For the more measured fan, there was a feeling that decisions would level out over the season, but not now. Now there is a platform to communicate instantly, and emotively what you’re feeling and it’s not covering rugby in a glow of soothing, feelgood vibes. Quite the opposite. When the opprobrium rains down on the individual employed to uphold and underpins the game’s rules and values, it takes a more sinister turn.
It seems that every rugby supporter backs the sanctity of the referee, operating in what is a fiendishly difficult sport to officiate, unless it’s their side. In recent weeks, Twitter has been unrelenting in its criticism of the game’s officials and perceived biases against individuals, countries and club crests. Some of these ardent critics need to remember that without a referee, we have no game. When this writer spoke to Nigel Owens, the affable West Walian took an educated guess that he would make around 240 decisions during a Test match. That’s one every 20 seconds. Such was the intensity of his 100-Test career that he admitted that the next day would be a near write-off while he recovered physically and mentally.
It seems every time a referee opens up and says they have been subjected to dog’s abuse online, there is a short period of reflection and navel-gazing
Surely there needs to be an acceptance that rugby is a perfectly imperfect game. If we are to finish the game before the metaphorical cows come home, and speed up proceedings, some complex 50-50 decisions will have to waived. Clearly, rugby’s authorities should remain vigilant in how to improve the product both in the balance of fairness and as a spectacle, but I understand the RFU has to be seen to uphold standards and point out what is expected of its high-profile players who wield ever increasing influence over the game’s more malleable minds.
It seems every time a referee opens up and says they have been subjected to dog’s abuse online, there is a short period of reflection and navel-gazing, but this flimsy online truce ends as soon as the whistle blows and the armchair critics and gung-ho keyboard warriors threaten hell and damnation on their chosen subject.
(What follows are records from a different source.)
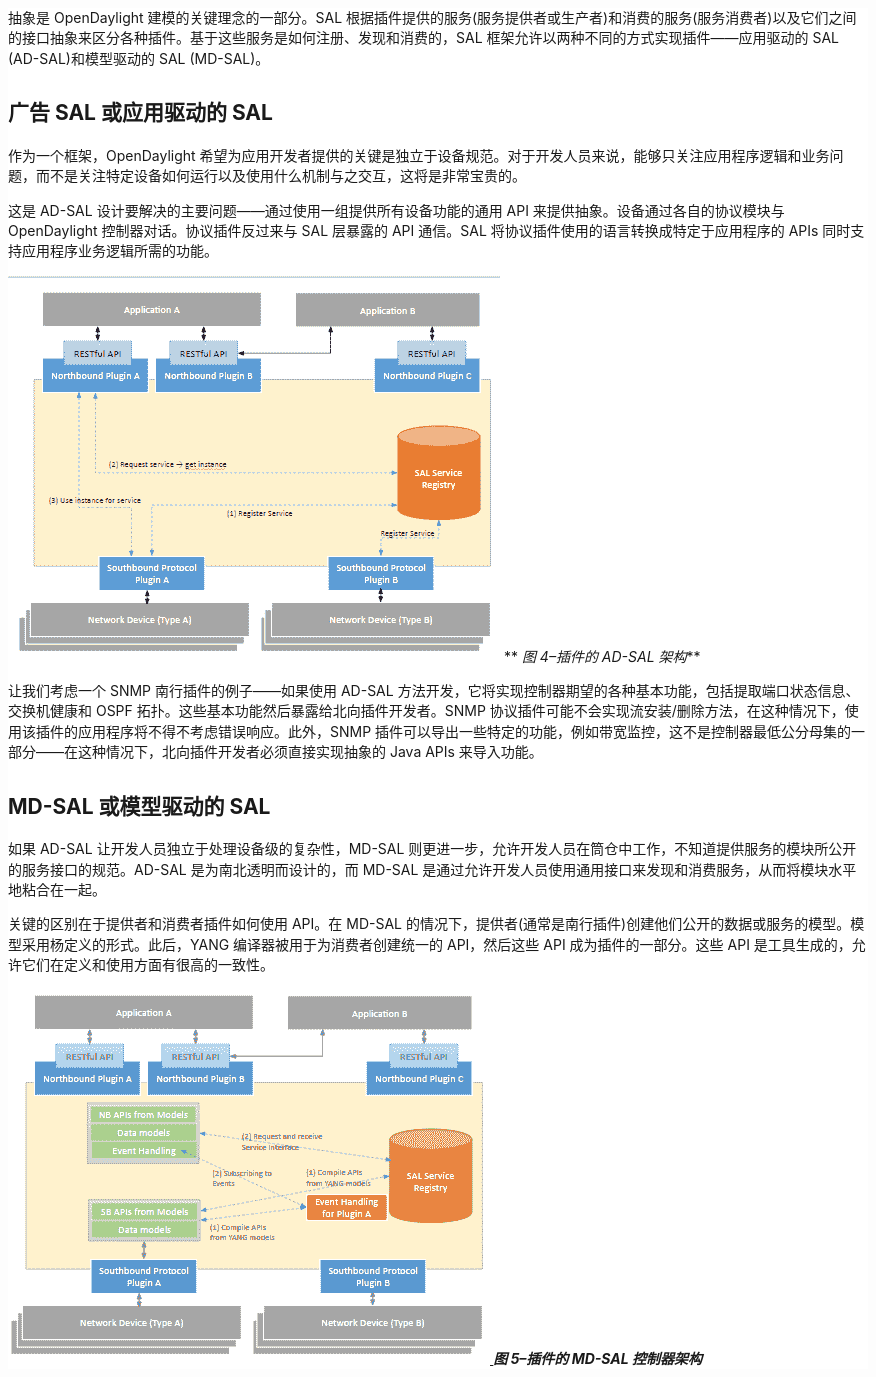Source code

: 抽象是 OpenDaylight 建模的关键理念的一部分。SAL 根据插件提供的服务(服务提供者或生产者)和消费的服务(服务消费者)以及它们之间的接口抽象来区分各种插件。基于这些服务是如何注册、发现和消费的，SAL 框架允许以两种不同的方式实现插件——应用驱动的 SAL (AD-SAL)和模型驱动的 SAL (MD-SAL)。

## 广告 SAL 或应用驱动的 SAL

作为一个框架，OpenDaylight 希望为应用开发者提供的关键是独立于设备规范。对于开发人员来说，能够只关注应用程序逻辑和业务问题，而不是关注特定设备如何运行以及使用什么机制与之交互，这将是非常宝贵的。

这是 AD-SAL 设计要解决的主要问题——通过使用一组提供所有设备功能的通用 API 来提供抽象。设备通过各自的协议模块与 OpenDaylight 控制器对话。协议插件反过来与 SAL 层暴露的 API 通信。SAL 将协议插件使用的语言转换成特定于应用程序的 APIs 同时支持应用程序业务逻辑所需的功能。

![4a](img/7309e76b2040702101eb94101d0fc245.png) ** *图 4–插件的 AD-SAL 架构***

让我们考虑一个 SNMP 南行插件的例子——如果使用 AD-SAL 方法开发，它将实现控制器期望的各种基本功能，包括提取端口状态信息、交换机健康和 OSPF 拓扑。这些基本功能然后暴露给北向插件开发者。SNMP 协议插件可能不会实现流安装/删除方法，在这种情况下，使用该插件的应用程序将不得不考虑错误响应。此外，SNMP 插件可以导出一些特定的功能，例如带宽监控，这不是控制器最低公分母集的一部分——在这种情况下，北向插件开发者必须直接实现抽象的 Java APIs 来导入功能。

## MD-SAL 或模型驱动的 SAL

如果 AD-SAL 让开发人员独立于处理设备级的复杂性，MD-SAL 则更进一步，允许开发人员在筒仓中工作，不知道提供服务的模块所公开的服务接口的规范。AD-SAL 是为南北透明而设计的，而 MD-SAL 是通过允许开发人员使用通用接口来发现和消费服务，从而将模块水平地粘合在一起。

关键的区别在于提供者和消费者插件如何使用 API。在 MD-SAL 的情况下，提供者(通常是南行插件)创建他们公开的数据或服务的模型。模型采用杨定义的形式。此后，YANG 编译器被用于为消费者创建统一的 API，然后这些 API 成为插件的一部分。这些 API 是工具生成的，允许它们在定义和使用方面有很高的一致性。

**[![5a](img/387016fcaf20ca4e2757693e72bfba92.png) ](https://thenewstack.io/wp-content/uploads/2015/01/5a.png) *图 5–插件的 MD-SAL 控制器架构***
Was it only a matter of months ago that Wayne Barnes and his family were subjected to death threats after his officiating of the France v South Africa game? Barnes, a respected barrister was so upset, he considered hanging up his whistle, before calling for a representative body to be set-up to protect referees.
Barnes is only the latest in a long line of referees who have been abused online, which includes Andrew Brace, Ben O’Keeffe, Craig Joubert, Jaco Peyper, Steve Walsh and Luke Pearce. Many have said it has deeply affected their mental health and many have thought about leaving the game altogether. Do their critics think they could do a better job? For those who answer in the affirmative, please step forward with your CVs. As a coach at U16 level, there have been numerous occasions over the years where a referee’s decision has been critiqued in a less than polite manner, and high-profile players need to understand they are role models, because their actions permeate into the community game.
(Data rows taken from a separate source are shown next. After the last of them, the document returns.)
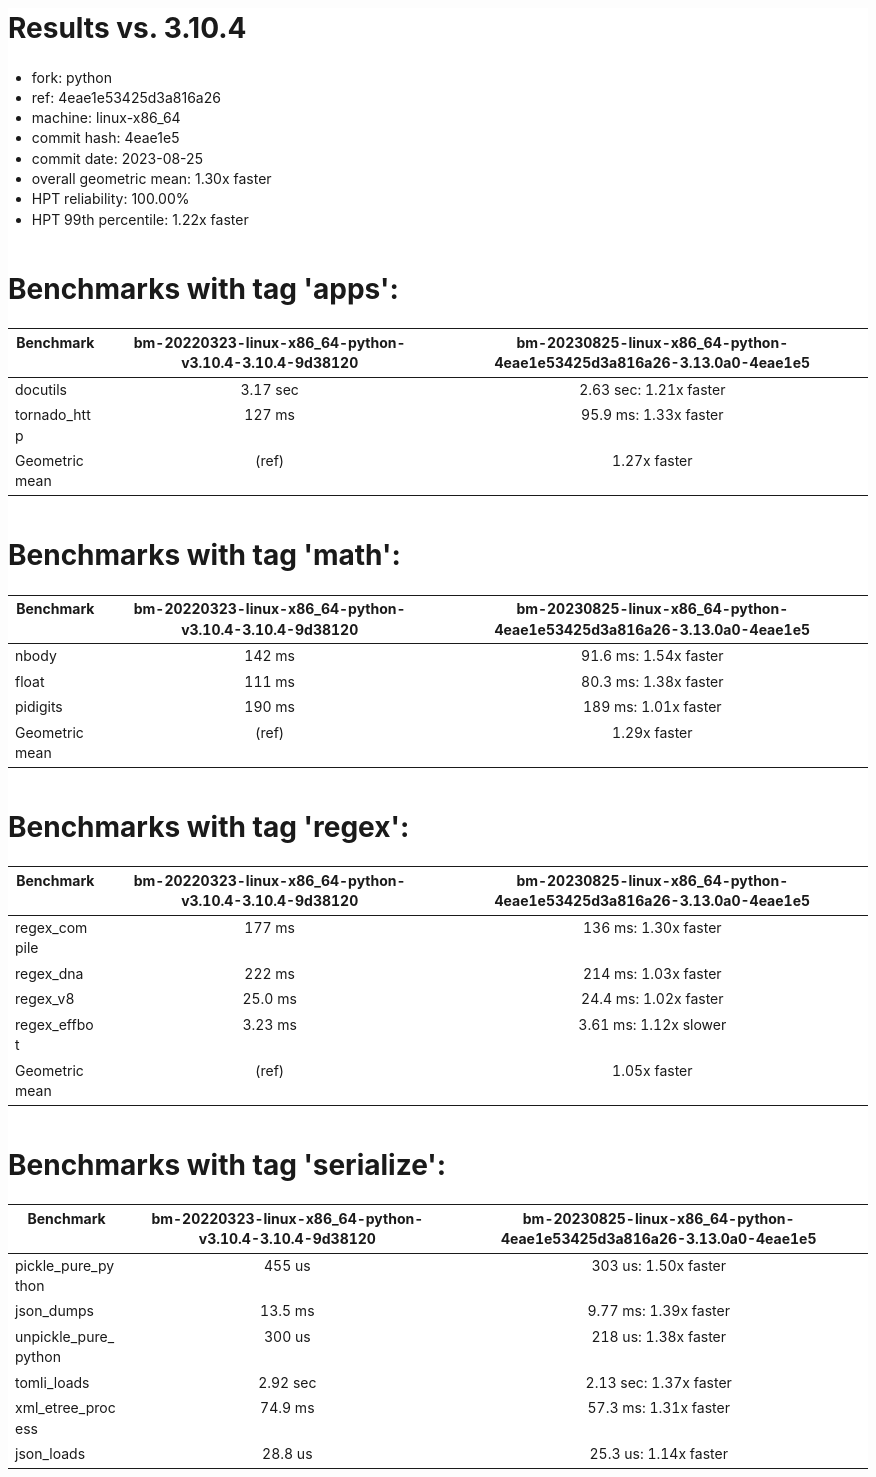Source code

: 
# Results vs. 3.10.4

- fork: python
- ref: 4eae1e53425d3a816a26
- machine: linux-x86_64
- commit hash: 4eae1e5
- commit date: 2023-08-25
- overall geometric mean: 1.30x faster
- HPT reliability: 100.00%
- HPT 99th percentile: 1.22x faster

Benchmarks with tag 'apps':
===========================

| Benchmark      | bm-20220323-linux-x86_64-python-v3.10.4-3.10.4-9d38120 | bm-20230825-linux-x86_64-python-4eae1e53425d3a816a26-3.13.0a0-4eae1e5 |
|----------------|:------------------------------------------------------:|:---------------------------------------------------------------------:|
| docutils       | 3.17 sec                                               | 2.63 sec: 1.21x faster                                                |
| tornado_http   | 127 ms                                                 | 95.9 ms: 1.33x faster                                                 |
| Geometric mean | (ref)                                                  | 1.27x faster                                                          |

Benchmarks with tag 'math':
===========================

| Benchmark      | bm-20220323-linux-x86_64-python-v3.10.4-3.10.4-9d38120 | bm-20230825-linux-x86_64-python-4eae1e53425d3a816a26-3.13.0a0-4eae1e5 |
|----------------|:------------------------------------------------------:|:---------------------------------------------------------------------:|
| nbody          | 142 ms                                                 | 91.6 ms: 1.54x faster                                                 |
| float          | 111 ms                                                 | 80.3 ms: 1.38x faster                                                 |
| pidigits       | 190 ms                                                 | 189 ms: 1.01x faster                                                  |
| Geometric mean | (ref)                                                  | 1.29x faster                                                          |

Benchmarks with tag 'regex':
============================

| Benchmark      | bm-20220323-linux-x86_64-python-v3.10.4-3.10.4-9d38120 | bm-20230825-linux-x86_64-python-4eae1e53425d3a816a26-3.13.0a0-4eae1e5 |
|----------------|:------------------------------------------------------:|:---------------------------------------------------------------------:|
| regex_compile  | 177 ms                                                 | 136 ms: 1.30x faster                                                  |
| regex_dna      | 222 ms                                                 | 214 ms: 1.03x faster                                                  |
| regex_v8       | 25.0 ms                                                | 24.4 ms: 1.02x faster                                                 |
| regex_effbot   | 3.23 ms                                                | 3.61 ms: 1.12x slower                                                 |
| Geometric mean | (ref)                                                  | 1.05x faster                                                          |

Benchmarks with tag 'serialize':
================================

| Benchmark            | bm-20220323-linux-x86_64-python-v3.10.4-3.10.4-9d38120 | bm-20230825-linux-x86_64-python-4eae1e53425d3a816a26-3.13.0a0-4eae1e5 |
|----------------------|:------------------------------------------------------:|:---------------------------------------------------------------------:|
| pickle_pure_python   | 455 us                                                 | 303 us: 1.50x faster                                                  |
| json_dumps           | 13.5 ms                                                | 9.77 ms: 1.39x faster                                                 |
| unpickle_pure_python | 300 us                                                 | 218 us: 1.38x faster                                                  |
| tomli_loads          | 2.92 sec                                               | 2.13 sec: 1.37x faster                                                |
| xml_etree_process    | 74.9 ms                                                | 57.3 ms: 1.31x faster                                                 |
| json_loads           | 28.8 us                                                | 25.3 us: 1.14x faster                                                 |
Upholding standards is to be commended because criticism of referees is a slippery slope and is in danger of getting out of control
Is there an easy answer? Of course not, the social media genie is out of the bottle and there’s no turning back. We want fans to care about the game, to act as its custodians and express their opinions but maybe rugby’s influencers should think twice about airing their views on a social forum with a rabid, and sometimes anonymous set of trolls looking do their utmost to unsettle the very individuals employed to promote fair play.
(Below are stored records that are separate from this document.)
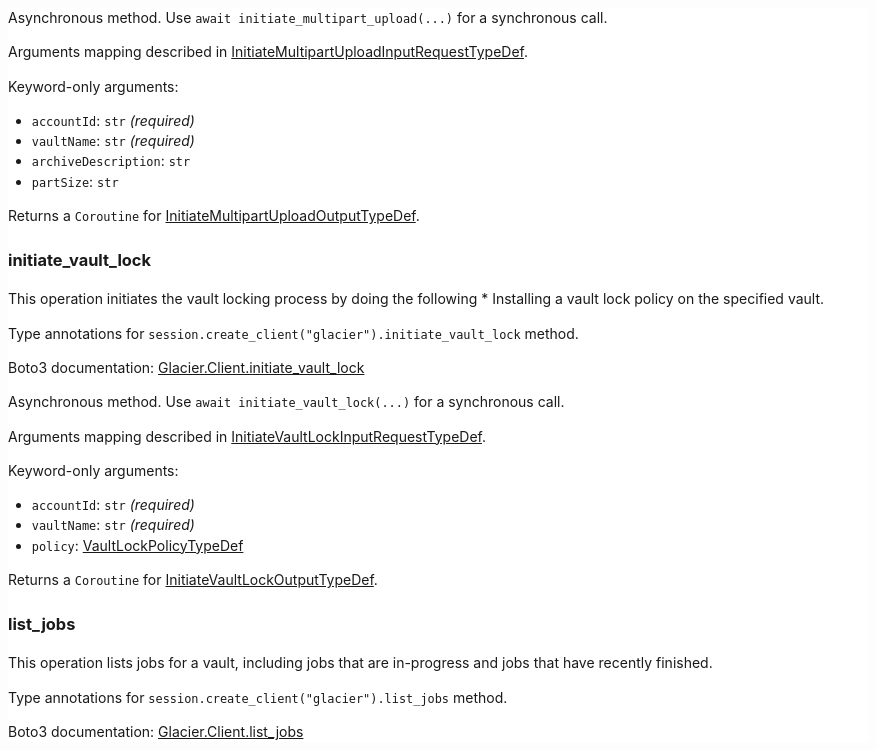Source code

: Asynchronous method. Use `await initiate_multipart_upload(...)` for a
synchronous call.

Arguments mapping described in
[InitiateMultipartUploadInputRequestTypeDef](./type_defs.md#initiatemultipartuploadinputrequesttypedef).

Keyword-only arguments:

- `accountId`: `str` *(required)*
- `vaultName`: `str` *(required)*
- `archiveDescription`: `str`
- `partSize`: `str`

Returns a `Coroutine` for
[InitiateMultipartUploadOutputTypeDef](./type_defs.md#initiatemultipartuploadoutputtypedef).

<a id="initiate_vault_lock"></a>

### initiate_vault_lock

This operation initiates the vault locking process by doing the following \*
Installing a vault lock policy on the specified vault.

Type annotations for `session.create_client("glacier").initiate_vault_lock`
method.

Boto3 documentation:
[Glacier.Client.initiate_vault_lock](https://boto3.amazonaws.com/v1/documentation/api/latest/reference/services/glacier.html#Glacier.Client.initiate_vault_lock)

Asynchronous method. Use `await initiate_vault_lock(...)` for a synchronous
call.

Arguments mapping described in
[InitiateVaultLockInputRequestTypeDef](./type_defs.md#initiatevaultlockinputrequesttypedef).

Keyword-only arguments:

- `accountId`: `str` *(required)*
- `vaultName`: `str` *(required)*
- `policy`: [VaultLockPolicyTypeDef](./type_defs.md#vaultlockpolicytypedef)

Returns a `Coroutine` for
[InitiateVaultLockOutputTypeDef](./type_defs.md#initiatevaultlockoutputtypedef).

<a id="list_jobs"></a>

### list_jobs

This operation lists jobs for a vault, including jobs that are in-progress and
jobs that have recently finished.

Type annotations for `session.create_client("glacier").list_jobs` method.

Boto3 documentation:
[Glacier.Client.list_jobs](https://boto3.amazonaws.com/v1/documentation/api/latest/reference/services/glacier.html#Glacier.Client.list_jobs)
To be clear, Nowell’s outburst was not littered with profanities, nor did it encourage abuse of match-officials. It was from the heart and done during a game he would love to have been involved in, with adrenalin coursing through his body, but correspondingly setting an example, and upholding standards is to be commended because criticism of referees is a slippery slope and in danger of getting out of control. You would hope a fair decision is found and lessons learned.